Grey Review | Editorial

The extent of how poorly Pakistan has performed in countering terrorist financing has never been in dispute, despite our legitimate objections to being put on the Financial Action Task Force (FATF) grey list. The National Counter Terrorism Authority (Nacta) only recently declared that it was unable to provide a National Risk Assessment report, which is crucial to convincing the FATF that Pakistan has the capacity to fight money laundering and terrorist financing. The failure is one that should not only impact the FATF, but also raise concerns for ordinary Pakistanis who have been promised a coherent strategy to tackle terrorist financing in the country for almost two decades. The FATF task force handed over a 12-point action plan to Pakistan, which the country would do well to implement. With the Asia Pacific Group of the organisation set to review Pakistan’s progress on these points, we will discover more soon about how authorities have gone about tackling terrorist financing.
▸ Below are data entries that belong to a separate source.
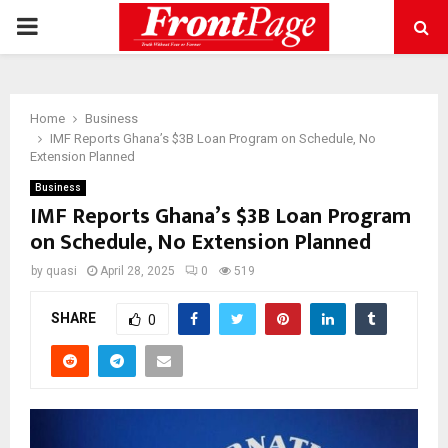
PRIMARY
MENU
Home
Business
IMF Reports Ghana’s $3B Loan Program on Schedule, No
Extension Planned
Business
IMF Reports Ghana’s $3B Loan Program
on Schedule, No Extension Planned
by
quasi
April 28, 2025
0
519
SHARE
0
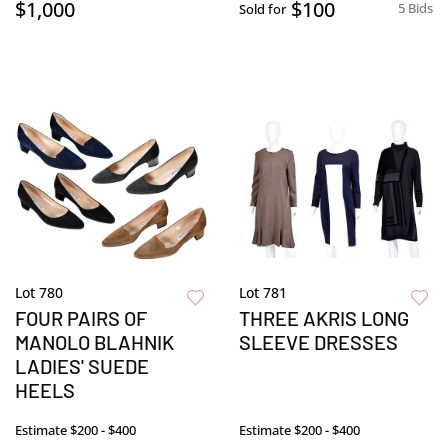
$1,000
$100
5 Bids
Sold for
Lot 780
Lot 781
FOUR PAIRS OF
THREE AKRIS LONG
MANOLO BLAHNIK
SLEEVE DRESSES
LADIES' SUEDE
HEELS
Estimate
$200 - $400
Estimate
$200 - $400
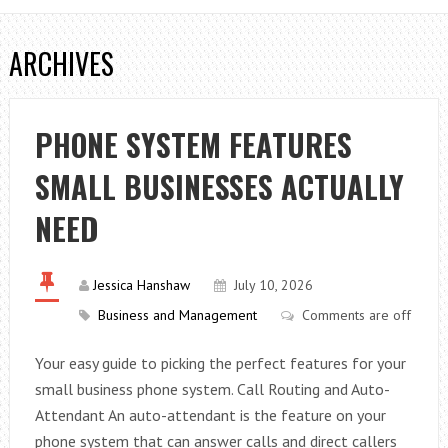
ARCHIVES
PHONE SYSTEM FEATURES
SMALL BUSINESSES ACTUALLY
NEED
Jessica Hanshaw
July 10, 2026
Business and Management
Comments are off
Your easy guide to picking the perfect features for your
small business phone system. Call Routing and Auto-
Attendant An auto-attendant is the feature on your
phone system that can answer calls and direct callers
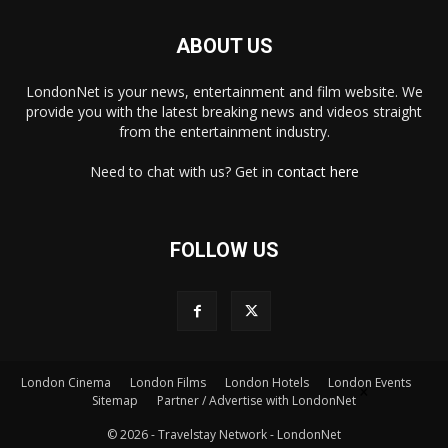
ABOUT US
LondonNet is your news, entertainment and film website. We
provide you with the latest breaking news and videos straight
from the entertainment industry.
Need to chat with us? Get in
contact here
FOLLOW US
×
London Cinema
London Films
London Hotels
London Events
Sitemap
Partner / Advertise with LondonNet
© 2026 - Travelstay Network - LondonNet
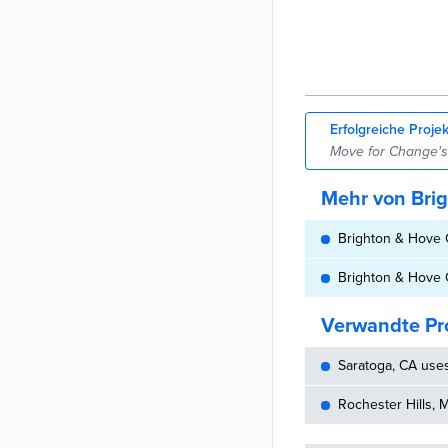
Erfolgreiche Proje
Move for Change's f
Mehr von Brig
Brighton & Hove C
Brighton & Hove C
Verwandte Pr
Saratoga, CA use
Rochester Hills, 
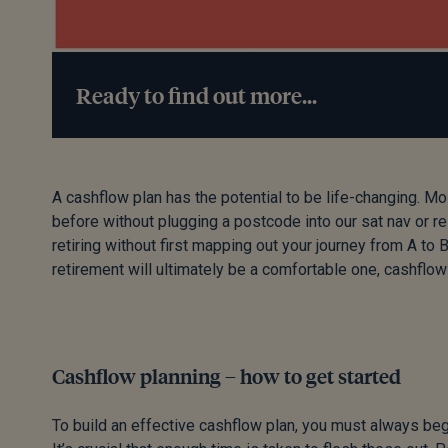
Ready to find out more...
A cashflow plan has the potential to be life-changing. M
before without plugging a postcode into our sat nav or r
retiring without first mapping out your journey from A to
retirement will ultimately be a comfortable one, cashflo
Cashflow planning – how to get started
To build an effective cashflow plan, you must always begi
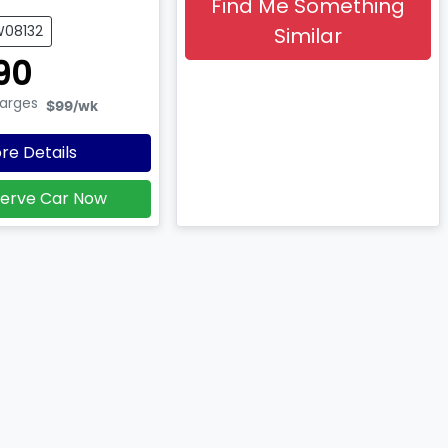
Find Me Something
W08132
Similar
90
harges
$99
/wk
re Details
erve Car Now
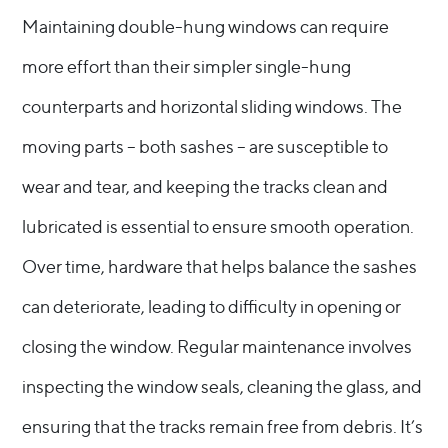
Maintaining double-hung windows can require
more effort than their simpler single-hung
counterparts and horizontal sliding windows. The
moving parts – both sashes – are susceptible to
wear and tear, and keeping the tracks clean and
lubricated is essential to ensure smooth operation.
Over time, hardware that helps balance the sashes
can deteriorate, leading to difficulty in opening or
closing the window. Regular maintenance involves
inspecting the window seals, cleaning the glass, and
ensuring that the tracks remain free from debris. It’s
If necessary progress has not been made, Pakistan could face further international sanction, which would weaken its already precarious economic status. The National Executive Committee, tasked with implementing the policy action, has met to produce a progress report for submission to the Asia Pacific Group.
This week will be a crucial one for how Pakistan is perceived in the financial world. Many of the promises made to end terrorist finance have been made with bravado, but there is little in terms of concrete measures taken to check formal and informal terrorist finance. The fact that neither Nacta nor the FIA is willing to prepare the required National Risk Assessment report does not bode well for what is coming. The absence of NRAs was crucial in the FATF decision to grey list the country. Now, it seems more to be a case of pleading to the international community, rather than instituting a system which has stringent checks on to whom funds are going to. It is stunning to see that no one has moved to produce a report so crucial to showing that Pakistan sees the FATF regulations to be designed to help it achieve its own objectives. Curbing money laundering and terrorist financing is important for Pakistan’s own future. Pakistan should have the freedom to set its own barometers for progress, but a situation of no progress cannot be considered to be enough. The 15-month time period given to Pakistan to comply with international money laundering and counter terrorist finance frameworks is sufficient for a country that is at war with terrorism. It is important that all parts of the government involved pull their weight.